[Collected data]
= Beginning of Section =
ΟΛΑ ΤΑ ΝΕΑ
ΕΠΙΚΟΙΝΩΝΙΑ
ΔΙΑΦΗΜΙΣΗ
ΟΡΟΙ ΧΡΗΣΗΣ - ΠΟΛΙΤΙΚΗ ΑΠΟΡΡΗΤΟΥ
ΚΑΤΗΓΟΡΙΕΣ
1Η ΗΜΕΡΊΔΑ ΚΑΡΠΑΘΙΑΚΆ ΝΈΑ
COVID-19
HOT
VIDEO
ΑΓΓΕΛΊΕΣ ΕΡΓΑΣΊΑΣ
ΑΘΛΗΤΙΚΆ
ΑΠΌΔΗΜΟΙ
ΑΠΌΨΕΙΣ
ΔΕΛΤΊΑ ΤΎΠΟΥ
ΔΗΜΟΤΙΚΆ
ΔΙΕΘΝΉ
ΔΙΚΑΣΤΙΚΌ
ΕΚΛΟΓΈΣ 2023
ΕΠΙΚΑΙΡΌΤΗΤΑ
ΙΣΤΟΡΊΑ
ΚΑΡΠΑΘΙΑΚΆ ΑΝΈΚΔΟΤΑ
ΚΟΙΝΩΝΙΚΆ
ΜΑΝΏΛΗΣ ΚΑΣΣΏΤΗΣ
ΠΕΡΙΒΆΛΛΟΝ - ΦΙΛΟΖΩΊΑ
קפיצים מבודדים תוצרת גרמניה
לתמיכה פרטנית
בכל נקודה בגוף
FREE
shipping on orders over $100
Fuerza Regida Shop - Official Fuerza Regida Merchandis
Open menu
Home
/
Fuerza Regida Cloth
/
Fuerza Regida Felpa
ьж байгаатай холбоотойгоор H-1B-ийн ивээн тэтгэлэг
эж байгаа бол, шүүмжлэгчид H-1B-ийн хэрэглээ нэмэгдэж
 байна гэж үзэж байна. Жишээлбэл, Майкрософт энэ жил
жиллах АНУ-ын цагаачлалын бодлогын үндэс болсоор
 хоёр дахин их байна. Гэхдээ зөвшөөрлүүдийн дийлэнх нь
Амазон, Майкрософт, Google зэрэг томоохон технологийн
= End of Section =
_Problem to work on_
Once you find the line containing "Fuerza Regida Shop", copy it and every line after it through the end of the records, exactly as they stand.

_Exercise output_
Fuerza Regida Shop - Official Fuerza Regida Merchandis
Open menu
Home
/
Fuerza Regida Cloth
/
Fuerza Regida Felpa
ьж байгаатай холбоотойгоор H-1B-ийн ивээн тэтгэлэг
эж байгаа бол, шүүмжлэгчид H-1B-ийн хэрэглээ нэмэгдэж
 байна гэж үзэж байна. Жишээлбэл, Майкрософт энэ жил
жиллах АНУ-ын цагаачлалын бодлогын үндэс болсоор
 хоёр дахин их байна. Гэхдээ зөвшөөрлүүдийн дийлэнх нь
Амазон, Майкрософт, Google зэрэг томоохон технологийн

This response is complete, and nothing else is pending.